03/04/2008

The archive contains older posts which may no longer reflect my current views.

Is lifestreaming the answer or are we asking the wrong question?

Back in January I asked if we were heading for a social media meltdown: are we becoming so swamped with social services that their usefulness is becoming diminished? There are so many "social sites" that we are spreading ourselves too thin and not devoting the attention to each that they deserve.

The question should therefore become: which services should we use? Which services would provide the most utility and stability?

In any market you reach saturation point where the demand will only support so many products so where is this limit for web services? Scoble asked "How many services do we need?" and suggested that, once the novelty has worn off and the market stabilised, that

"only five are going to survive long term. So, that means deadpools, buyouts, mergers, etc. ahead"

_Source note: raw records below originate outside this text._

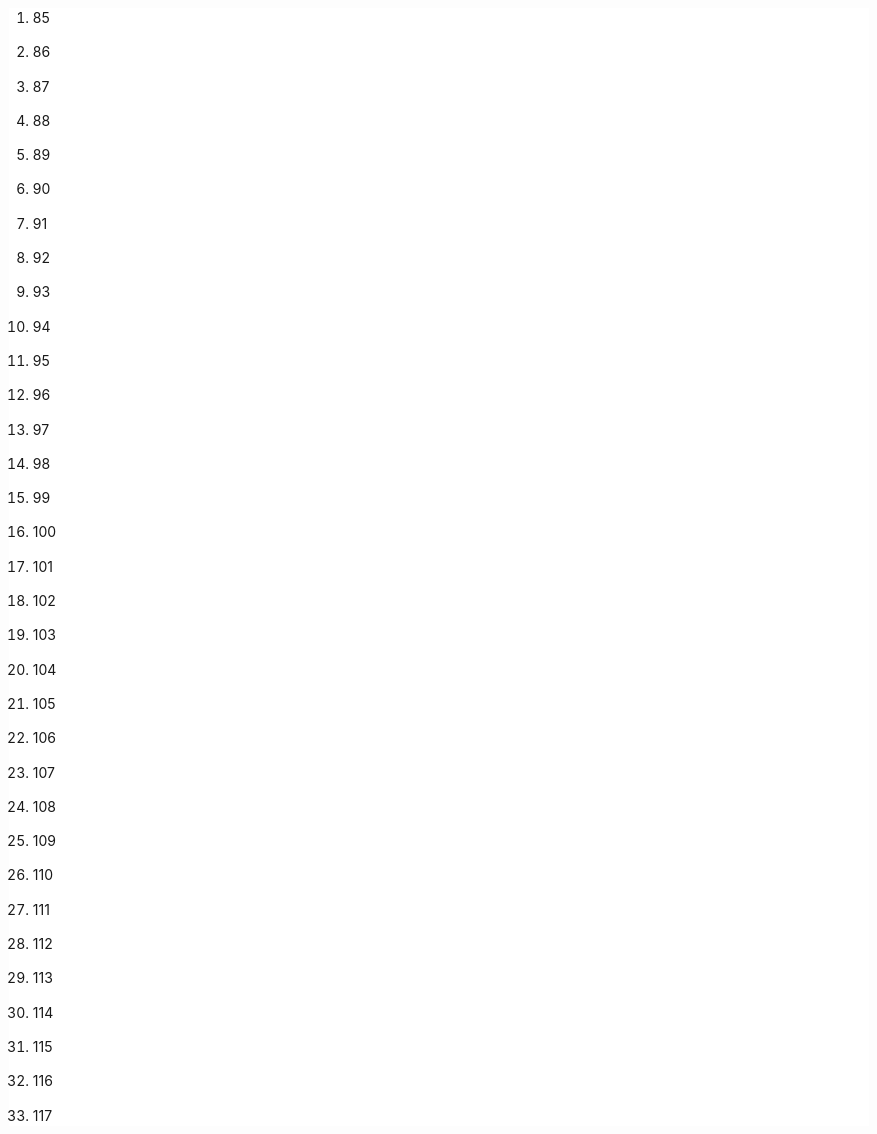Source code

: 1.  85

1.  86

1.  87

1.  88

1.  89

1.  90

1.  91

1.  92

1.  93

1.  94

1.  95

1.  96

1.  97

1.  98

1.  99

1.  100

1.  101

1.  102

1.  103

1.  104

1.  105

1.  106

1.  107

1.  108

1.  109

1.  110

1.  111

1.  112

1.  113

1.  114

1.  115

1.  116

1.  117
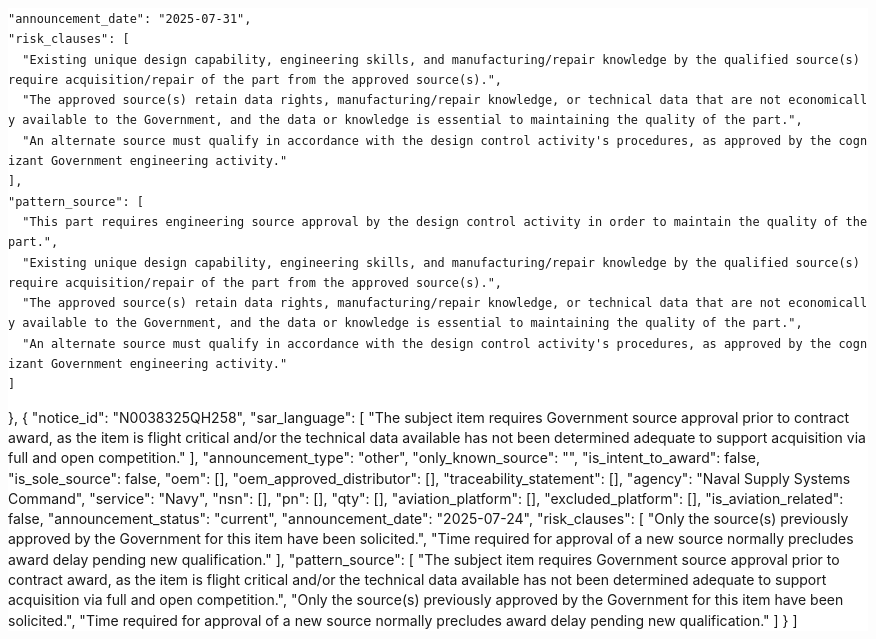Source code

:     "announcement_date": "2025-07-31",
    "risk_clauses": [
      "Existing unique design capability, engineering skills, and manufacturing/repair knowledge by the qualified source(s) require acquisition/repair of the part from the approved source(s).",
      "The approved source(s) retain data rights, manufacturing/repair knowledge, or technical data that are not economically available to the Government, and the data or knowledge is essential to maintaining the quality of the part.",
      "An alternate source must qualify in accordance with the design control activity's procedures, as approved by the cognizant Government engineering activity."
    ],
    "pattern_source": [
      "This part requires engineering source approval by the design control activity in order to maintain the quality of the part.",
      "Existing unique design capability, engineering skills, and manufacturing/repair knowledge by the qualified source(s) require acquisition/repair of the part from the approved source(s).",
      "The approved source(s) retain data rights, manufacturing/repair knowledge, or technical data that are not economically available to the Government, and the data or knowledge is essential to maintaining the quality of the part.",
      "An alternate source must qualify in accordance with the design control activity's procedures, as approved by the cognizant Government engineering activity."
    ]
  },
  {
    "notice_id": "N0038325QH258",
    "sar_language": [
      "The subject item requires Government source approval prior to contract award, as the item is flight critical and/or the technical data available has not been determined adequate to support acquisition via full and open competition."
    ],
    "announcement_type": "other",
    "only_known_source": "",
    "is_intent_to_award": false,
    "is_sole_source": false,
    "oem": [],
    "oem_approved_distributor": [],
    "traceability_statement": [],
    "agency": "Naval Supply Systems Command",
    "service": "Navy",
    "nsn": [],
    "pn": [],
    "qty": [],
    "aviation_platform": [],
    "excluded_platform": [],
    "is_aviation_related": false,
    "announcement_status": "current",
    "announcement_date": "2025-07-24",
    "risk_clauses": [
      "Only the source(s) previously approved by the Government for this item have been solicited.",
      "Time required for approval of a new source normally precludes award delay pending new qualification."
    ],
    "pattern_source": [
      "The subject item requires Government source approval prior to contract award, as the item is flight critical and/or the technical data available has not been determined adequate to support acquisition via full and open competition.",
      "Only the source(s) previously approved by the Government for this item have been solicited.",
      "Time required for approval of a new source normally precludes award delay pending new qualification."
    ]
  }
]
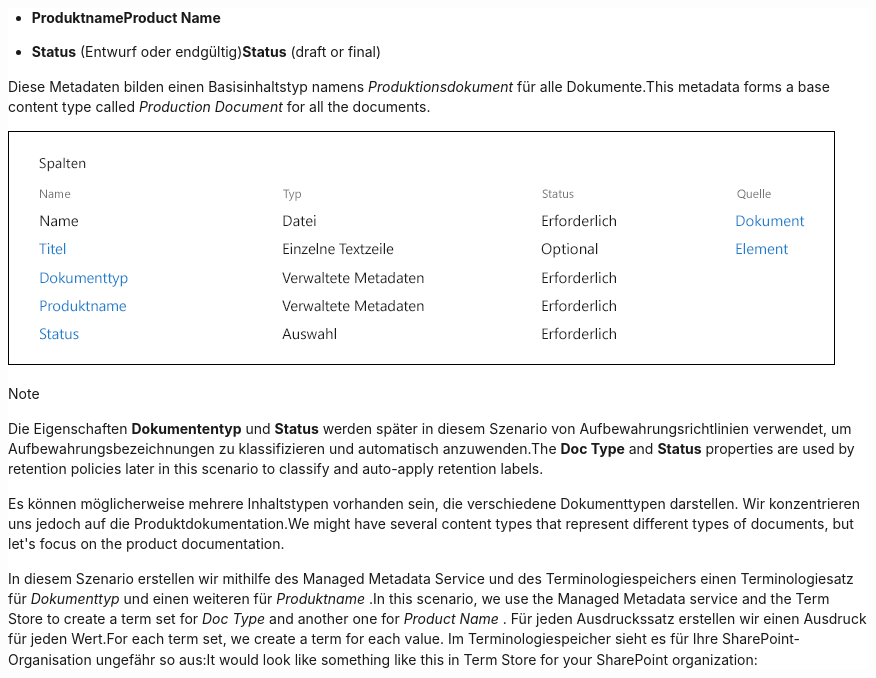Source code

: - <span data-ttu-id="2a033-120">**Produktname**</span><span class="sxs-lookup"><span data-stu-id="2a033-120">**Product Name**</span></span>

- <span data-ttu-id="2a033-121">**Status** (Entwurf oder endgültig)</span><span class="sxs-lookup"><span data-stu-id="2a033-121">**Status** (draft or final)</span></span>

<span data-ttu-id="2a033-122">Diese Metadaten bilden einen Basisinhaltstyp namens *Produktionsdokument* für alle Dokumente.</span><span class="sxs-lookup"><span data-stu-id="2a033-122">This metadata forms a base content type called *Production Document* for all the documents.</span></span>

![Tabelle mit Metadaten zur Produktdokumentation](../media/SPRetention1.png)

> [!NOTE]
> <span data-ttu-id="2a033-124">Die Eigenschaften **Dokumententyp** und **Status** werden später in diesem Szenario von Aufbewahrungsrichtlinien verwendet, um Aufbewahrungsbezeichnungen zu klassifizieren und automatisch anzuwenden.</span><span class="sxs-lookup"><span data-stu-id="2a033-124">The **Doc Type** and **Status** properties are used by retention policies later in this scenario to classify and auto-apply retention labels.</span></span>

<span data-ttu-id="2a033-125">Es können möglicherweise mehrere Inhaltstypen vorhanden sein, die verschiedene Dokumenttypen darstellen. Wir konzentrieren uns jedoch auf die Produktdokumentation.</span><span class="sxs-lookup"><span data-stu-id="2a033-125">We might have several content types that represent different types of documents, but let's focus on the product documentation.</span></span>

<span data-ttu-id="2a033-126">In diesem Szenario erstellen wir mithilfe des Managed Metadata Service und des Terminologiespeichers einen Terminologiesatz für *Dokumenttyp* und einen weiteren für *Produktname* .</span><span class="sxs-lookup"><span data-stu-id="2a033-126">In this scenario, we use the Managed Metadata service and the Term Store to create a term set for *Doc Type* and another one for *Product Name* .</span></span> <span data-ttu-id="2a033-127">Für jeden Ausdruckssatz erstellen wir einen Ausdruck für jeden Wert.</span><span class="sxs-lookup"><span data-stu-id="2a033-127">For each term set, we create a term for each value.</span></span> <span data-ttu-id="2a033-128">Im Terminologiespeicher sieht es für Ihre SharePoint-Organisation ungefähr so aus:</span><span class="sxs-lookup"><span data-stu-id="2a033-128">It would look like something like this in Term Store for your SharePoint organization:</span></span>
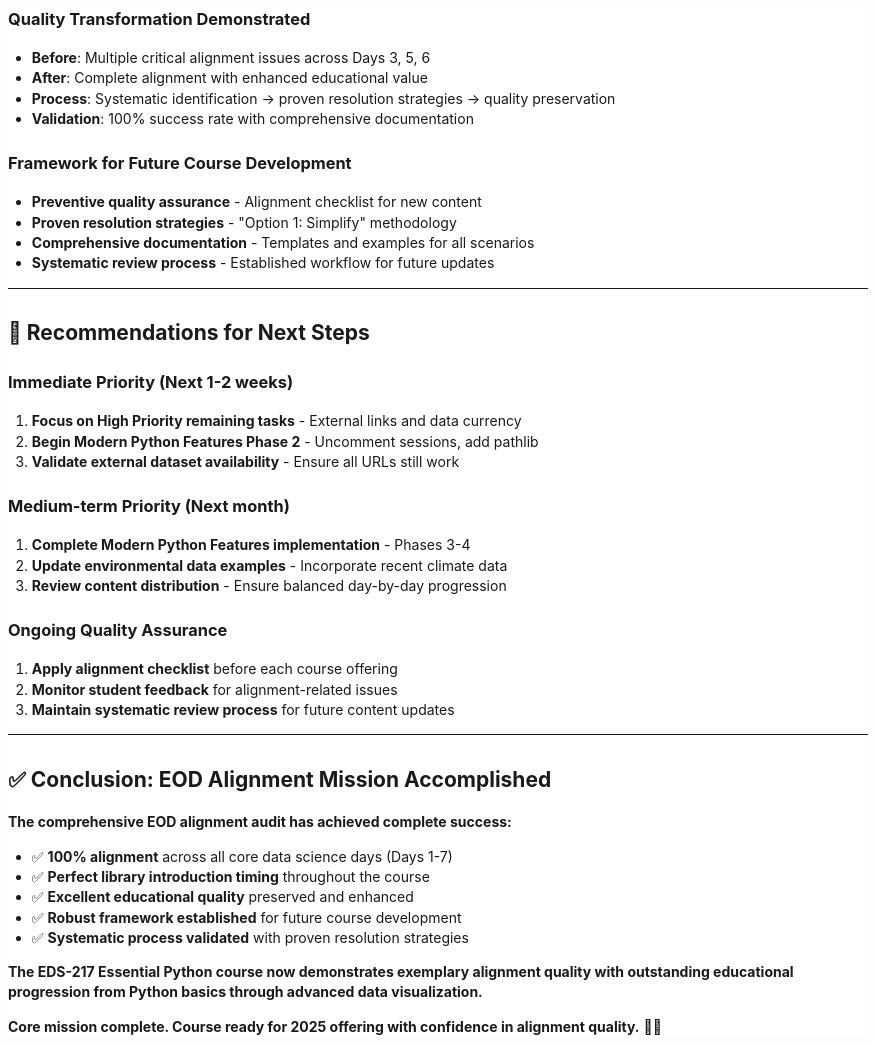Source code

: ### **Quality Transformation Demonstrated**
- **Before**: Multiple critical alignment issues across Days 3, 5, 6
- **After**: Complete alignment with enhanced educational value
- **Process**: Systematic identification → proven resolution strategies → quality preservation
- **Validation**: 100% success rate with comprehensive documentation

### **Framework for Future Course Development**
- **Preventive quality assurance** - Alignment checklist for new content
- **Proven resolution strategies** - "Option 1: Simplify" methodology
- **Comprehensive documentation** - Templates and examples for all scenarios
- **Systematic review process** - Established workflow for future updates

---

## 🎯 **Recommendations for Next Steps**

### **Immediate Priority (Next 1-2 weeks)**
1. **Focus on High Priority remaining tasks** - External links and data currency
2. **Begin Modern Python Features Phase 2** - Uncomment sessions, add pathlib
3. **Validate external dataset availability** - Ensure all URLs still work

### **Medium-term Priority (Next month)**
1. **Complete Modern Python Features implementation** - Phases 3-4
2. **Update environmental data examples** - Incorporate recent climate data
3. **Review content distribution** - Ensure balanced day-by-day progression

### **Ongoing Quality Assurance**
1. **Apply alignment checklist** before each course offering
2. **Monitor student feedback** for alignment-related issues  
3. **Maintain systematic review process** for future content updates

---

## ✅ **Conclusion: EOD Alignment Mission Accomplished**

**The comprehensive EOD alignment audit has achieved complete success:**

- ✅ **100% alignment** across all core data science days (Days 1-7)
- ✅ **Perfect library introduction timing** throughout the course
- ✅ **Excellent educational quality** preserved and enhanced
- ✅ **Robust framework established** for future course development
- ✅ **Systematic process validated** with proven resolution strategies

**The EDS-217 Essential Python course now demonstrates exemplary alignment quality with outstanding educational progression from Python basics through advanced data visualization.**

**Core mission complete. Course ready for 2025 offering with confidence in alignment quality.** 🎯✨
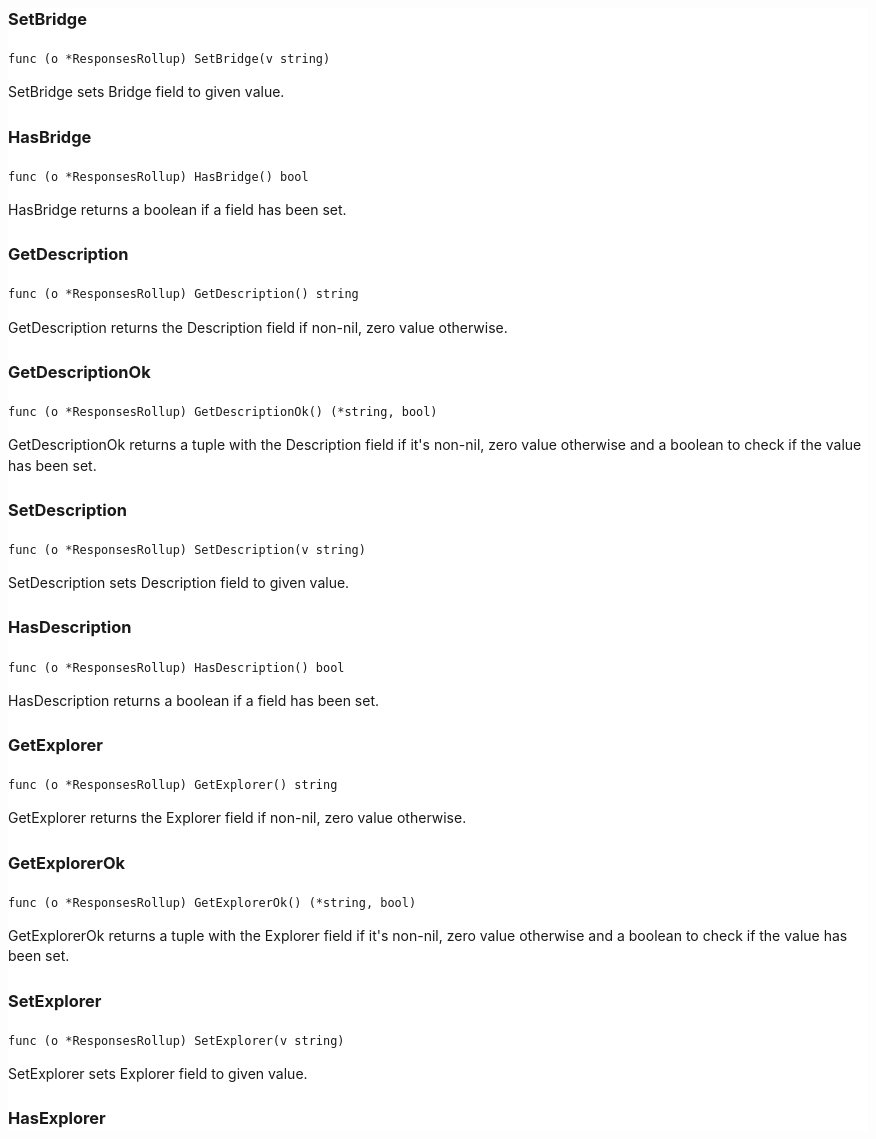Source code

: ### SetBridge

`func (o *ResponsesRollup) SetBridge(v string)`

SetBridge sets Bridge field to given value.

### HasBridge

`func (o *ResponsesRollup) HasBridge() bool`

HasBridge returns a boolean if a field has been set.

### GetDescription

`func (o *ResponsesRollup) GetDescription() string`

GetDescription returns the Description field if non-nil, zero value otherwise.

### GetDescriptionOk

`func (o *ResponsesRollup) GetDescriptionOk() (*string, bool)`

GetDescriptionOk returns a tuple with the Description field if it's non-nil, zero value otherwise
and a boolean to check if the value has been set.

### SetDescription

`func (o *ResponsesRollup) SetDescription(v string)`

SetDescription sets Description field to given value.

### HasDescription

`func (o *ResponsesRollup) HasDescription() bool`

HasDescription returns a boolean if a field has been set.

### GetExplorer

`func (o *ResponsesRollup) GetExplorer() string`

GetExplorer returns the Explorer field if non-nil, zero value otherwise.

### GetExplorerOk

`func (o *ResponsesRollup) GetExplorerOk() (*string, bool)`

GetExplorerOk returns a tuple with the Explorer field if it's non-nil, zero value otherwise
and a boolean to check if the value has been set.

### SetExplorer

`func (o *ResponsesRollup) SetExplorer(v string)`

SetExplorer sets Explorer field to given value.

### HasExplorer
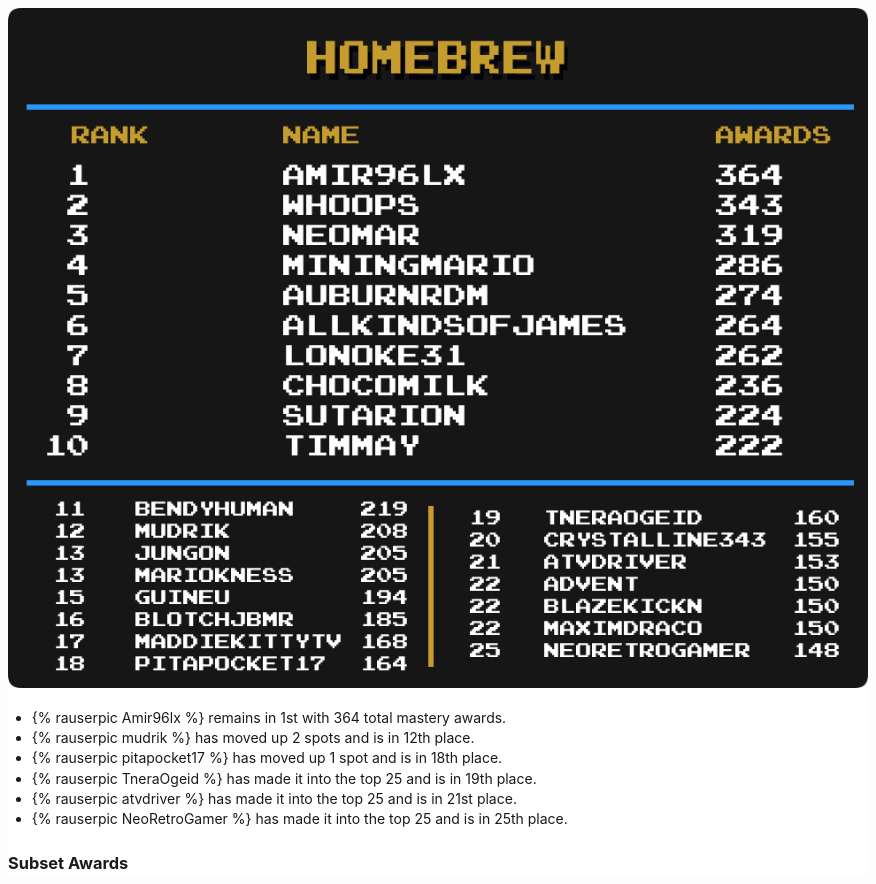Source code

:   <img src="img/TopMasteries/HOMEBREW.png" />
</p>

* {% rauserpic Amir96lx %} remains in 1st with 364 total mastery awards.
* {% rauserpic mudrik %} has moved up 2 spots and is in 12th place.
* {% rauserpic pitapocket17 %} has moved up 1 spot and is in 18th place.
* {% rauserpic TneraOgeid %} has made it into the top 25 and is in 19th place.
* {% rauserpic atvdriver %} has made it into the top 25 and is in 21st place.
* {% rauserpic NeoRetroGamer %} has made it into the top 25 and is in 25th place.

### Subset Awards

<p align="center">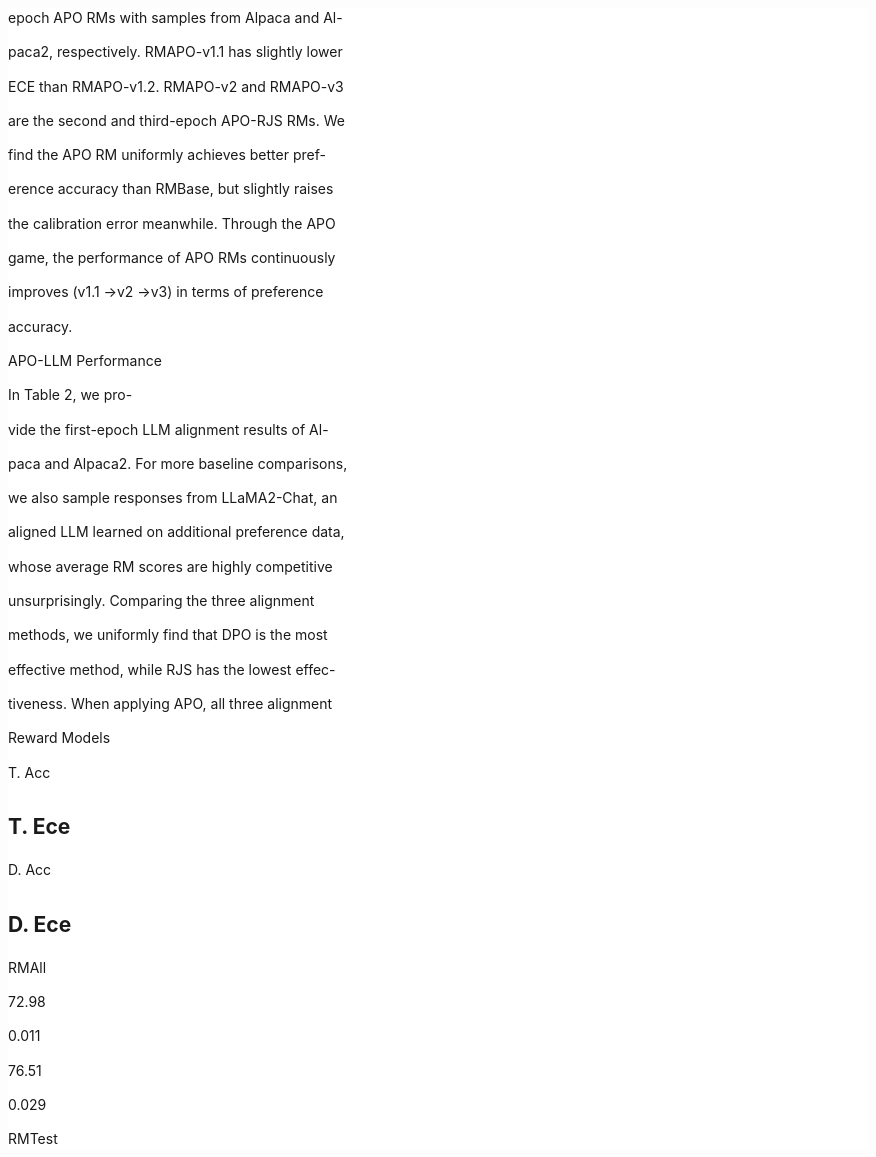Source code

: epoch APO RMs with samples from Alpaca and Al-

paca2, respectively. RMAPO-v1.1 has slightly lower

ECE than RMAPO-v1.2. RMAPO-v2 and RMAPO-v3

are the second and third-epoch APO-RJS RMs. We

find the APO RM uniformly achieves better pref-

erence accuracy than RMBase, but slightly raises

the calibration error meanwhile. Through the APO

game, the performance of APO RMs continuously

improves (v1.1 →v2 →v3) in terms of preference

accuracy.

APO-LLM Performance

In Table 2, we pro-

vide the first-epoch LLM alignment results of Al-

paca and Alpaca2. For more baseline comparisons,

we also sample responses from LLaMA2-Chat, an

aligned LLM learned on additional preference data,

whose average RM scores are highly competitive

unsurprisingly. Comparing the three alignment

methods, we uniformly find that DPO is the most

effective method, while RJS has the lowest effec-

tiveness. When applying APO, all three alignment

Reward Models

T. Acc

## T. Ece

D. Acc

## D. Ece

RMAll

72.98

0.011

76.51

0.029

RMTest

Now with lifestreaming, however, you would think that a lot of the issues surrounding the use of the different systems would be negated. Lifestreaming, if you are unaware, is the process of aggregating all of your actions from around the web in to one "stream" so that you or your friends/followers need only visit one location to see what you're up to. But, is it the right answer, or are we asking the wrong question?

Value

How much value does lifestreaming really provide? Do we use different services for different purposes? Do our friends on those services follow us for specific reasons and therefore not benefit from viewing irrelevant conversations from another service? Do we really benefit from having everything in one place or do we lose track of what we ourselves are doing once those items have been taken out of the context of the service they were created in?

Sarah Perez wrote over at ReadWriteWeb that, whilst lifestreaming centralises activity in one place, that place may not be the most appropriate - take comments for example. A blog post gets aggregated in your lifestream but rather than readers commenting in situ they instead do so in places such as FriendFeed forcing you to leave the original source location in order to follow the conversation - not ideal. Services such as fav.or.it are attempting to reverse this trend by enabling comments to be passed back to the blog itself via an API but this requires the blog platform to support it and for the blog owner to go to the trouble of integrating that support.

Brand

Loic Le Meur echoes these sentiments when he says that his "social map is totally decentralized" and wants it back on his blog. Our blog is our base and the one aspect we (essentially) have control over - especially if it is self-hosted. It is the root of our personal brand and the wider our social map spreads the harder it is to maintain that brand. We are creating the conversation and we would like to have a degree of control or ownership over it rather than having it spread beyond out sphere of influence.

Re-centralising the conversation brings its own challenges though and I can't see re-centralisation actually working unless we do shrink down to a finite, manageable set of services. With so many disparate systems offering essentially the same functionality they each need something to separate them from the competition but, if the aim is for these services to be able to stream conversations back to their source then we are looking for every system to be compatible with everything else. What then will be the point? We might as well just have one rather than dozens of clones spreading the conversation too thin.

Your take

Can we maintain the current rate of growth in social services or will a key set of systems gain enough inertia that the rest die off and the market implodes? Will providers get along or be stubborn ring-fencing their data? Is data portability really possible with so many looking after their own interests?

UPDATE: it looks like some of the most pressing questions are being answered as Nick Halstead has posted on the fav.or.it blog that the next incarnation of the service is "Giving the conversation back to the blog" - well worth checking out. Of course, this next step still relies on using a compatible blogging system.